Pantera Negra é a identidade secreta de T´Challa, príncipe de Wakanda, uma nação fictícia localizada na África. Na saga, após um longo período de afastamento devido aos eventos de Capitão América: Guerra Civil, T´Challa retorna a fim de se tornar a nova liderança da nação.

No entanto, descobre que facções de oposição tramam para impedi-lo. Para evitar a destruição de Wakanda, o herói Pantera Negra entra em ação e, em sua empreitada, conta com a ajuda do agente da C.I.A Everett Ross e dos membros das Forças Especiais Wakadianas, para prevenir que seu mundo seja tragado pela guerra.

Com um elenco majoritariamente negro e trazendo grandes nomes de Hollywood tais como Chadwick Boseman no papel principal, Lupita Nyong'o, Angela Bassett, Forest Whitaker, entre outros, o filme Pantera Negra tem quebrado os recordes de bilheteria nos Estados Unidos e no mundo, o que, a meu ver, não se deve somente à primorosa produção do filme.

Pantera Negra vai de encontro a uma lacuna de representação e representatividade da população negra na grande indústria cinematográfica. Essa pauta tem sido frequente nas grandes premiações do cinema, como Oscar, Golden Globe e Emmy por exemplo. Nestas oportunidades, profissionais negros da indústria cinematográfica pautam a falta de condições e oportunidades para desenvolverem seus trabalhos em pé de igualdade com profissionais não negros. 

Viola Davis retratou essa realidade em seu emocionante discurso ao se tornar a primeira mulher negra a ganhar o Emmy, em 2015. “A única coisa que separa mulheres negras de qualquer coisa é a oportunidade. Você não pode vencer um Emmy por papéis que simplesmente não estão lá”. E finalizou com “obrigada por nos levar além da linha”, dirigido a todos os profissionais que escreveram sua personagem . Nesse sentido, o sucesso de Pantera Negra ratifica essa afirmação da atriz Viola Davis. 

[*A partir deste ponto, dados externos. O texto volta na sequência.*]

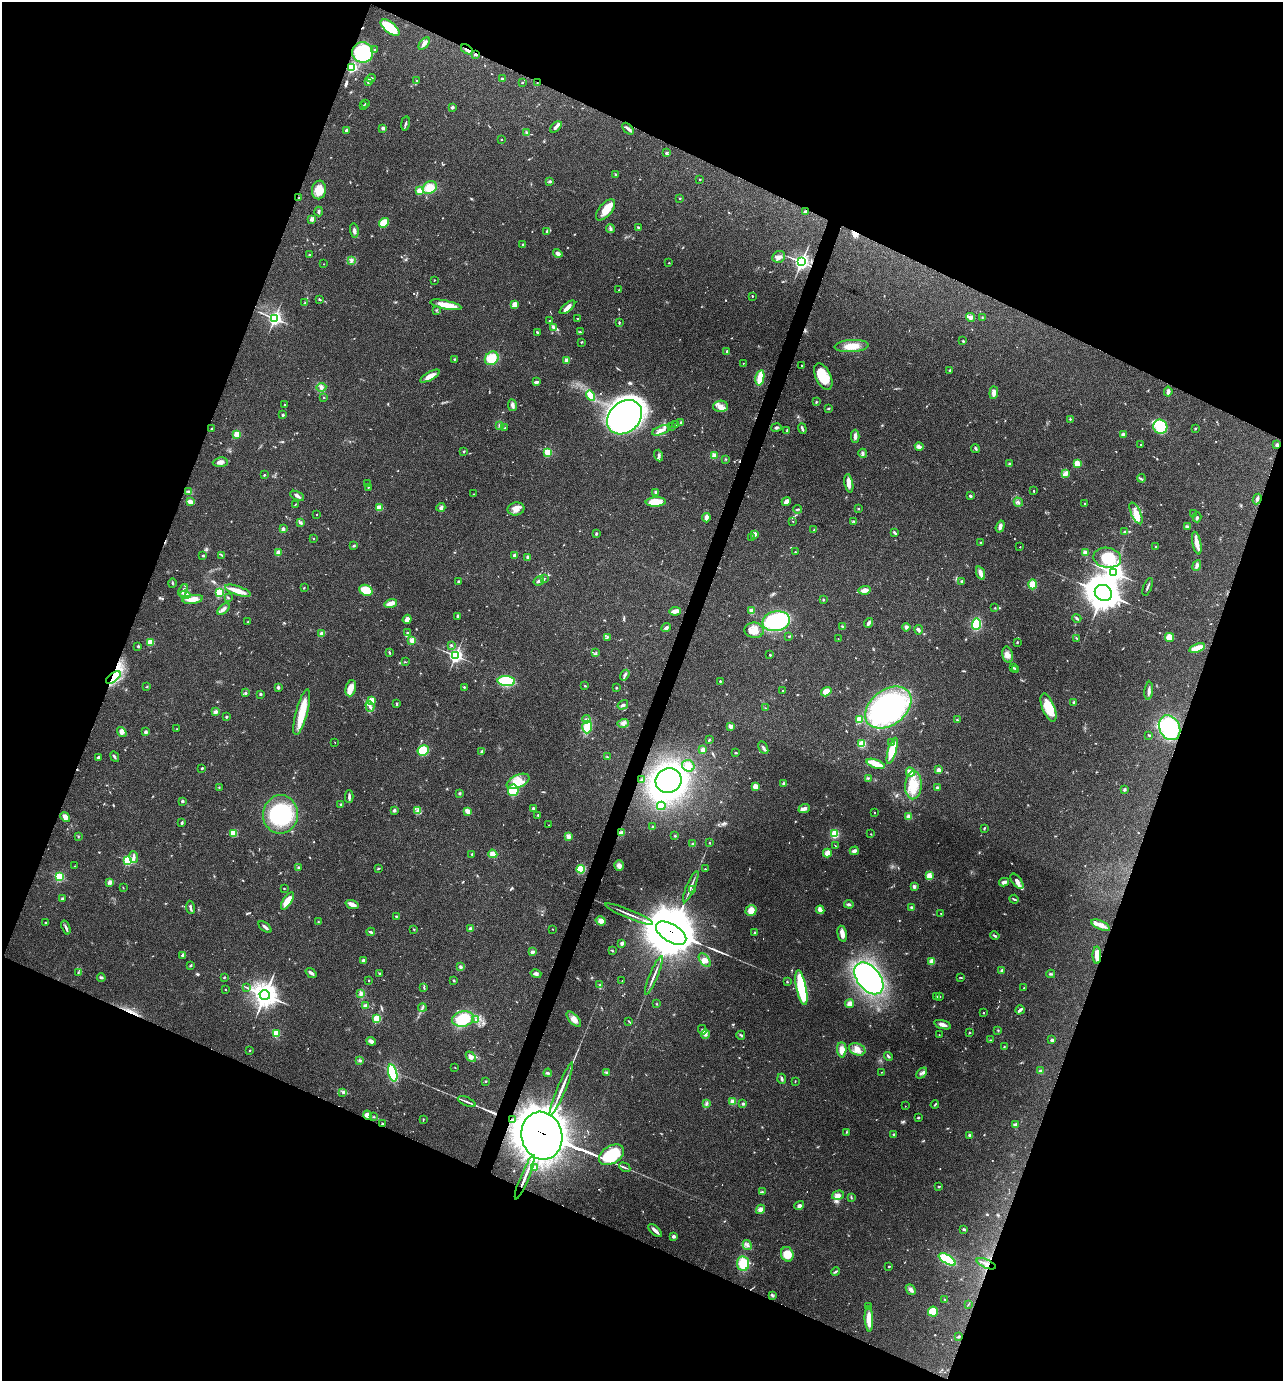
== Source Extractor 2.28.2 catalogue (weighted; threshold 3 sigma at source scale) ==
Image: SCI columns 140-5262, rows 6-5519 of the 5535 x 5521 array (HDU 1 of 3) = the unmasked area's bounding box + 8 px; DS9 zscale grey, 4 x 4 block average (1 PNG px = mean of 4 x 4 image px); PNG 1285 x 1383 px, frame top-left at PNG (2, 2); each listed source drawn as its Kron ellipse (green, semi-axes under 4 px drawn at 4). Shown black and unused: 43% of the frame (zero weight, under 3 of 4 exposures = <1% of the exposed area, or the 3 px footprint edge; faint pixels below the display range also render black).
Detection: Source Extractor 2.28.2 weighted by HDU 2 'WHT'. Background 0.165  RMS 0.0072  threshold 0.0322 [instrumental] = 3 sigma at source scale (4.5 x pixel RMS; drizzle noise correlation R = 1.50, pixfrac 1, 0.05/0.05 arcsec/px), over >= 5 px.
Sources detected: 748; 5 too faint to see at this stretch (4 x 4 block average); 13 inside a brighter object's white glare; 5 cosmic-ray / hot-pixel residue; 8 long thin detections or spike segments (spike, bleed or trail) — neither listed nor drawn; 4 coinciding with a brighter row at this scale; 31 inside a brighter listed object's ellipse — not listed separately; of the other 682, all 500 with FLUX_AUTO >= 2.04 (the completeness limit of this list) listed and drawn (182 fainter detections not listed), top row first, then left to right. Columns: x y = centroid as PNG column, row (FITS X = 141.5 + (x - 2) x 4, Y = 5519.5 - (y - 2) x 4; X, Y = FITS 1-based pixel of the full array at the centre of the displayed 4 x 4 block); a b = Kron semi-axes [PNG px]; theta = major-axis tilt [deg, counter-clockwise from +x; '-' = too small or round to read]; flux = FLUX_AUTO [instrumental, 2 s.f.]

Nós, negros, ansiávamos por Pantera Negra, por uma narrativa, mesmo que fictícia, que apresente essas personagens negras vivendo em uma nação avançada, tecnológica, preservada, contribuindo, assim, para a quebra de paradigmas sobre a forma como África é historicamente retratada, sempre nos polos da violência e pobreza ou da exoticidade.

Pantera Negra tem história e um núcleo familiar bem consolidado em sua biografia. Possui um vigor super-humano e sentidos aguçados, além de habilidades ligadas ao seu intelecto genial. É psicologicamente complexo e leal. Qualidades que, infelizmente, não são frequentemente atribuídas a personagens negros na ficção. 

Que o sucesso de Pantera Negra evidencie que nós negros clamamos cada vez mais por essa representatividade positiva e construtiva, não somente no audiovisual. 

*Débora Garcia é poetisa, gestora cultural, idealizadora e artista no coletivo Sarau das Pretas.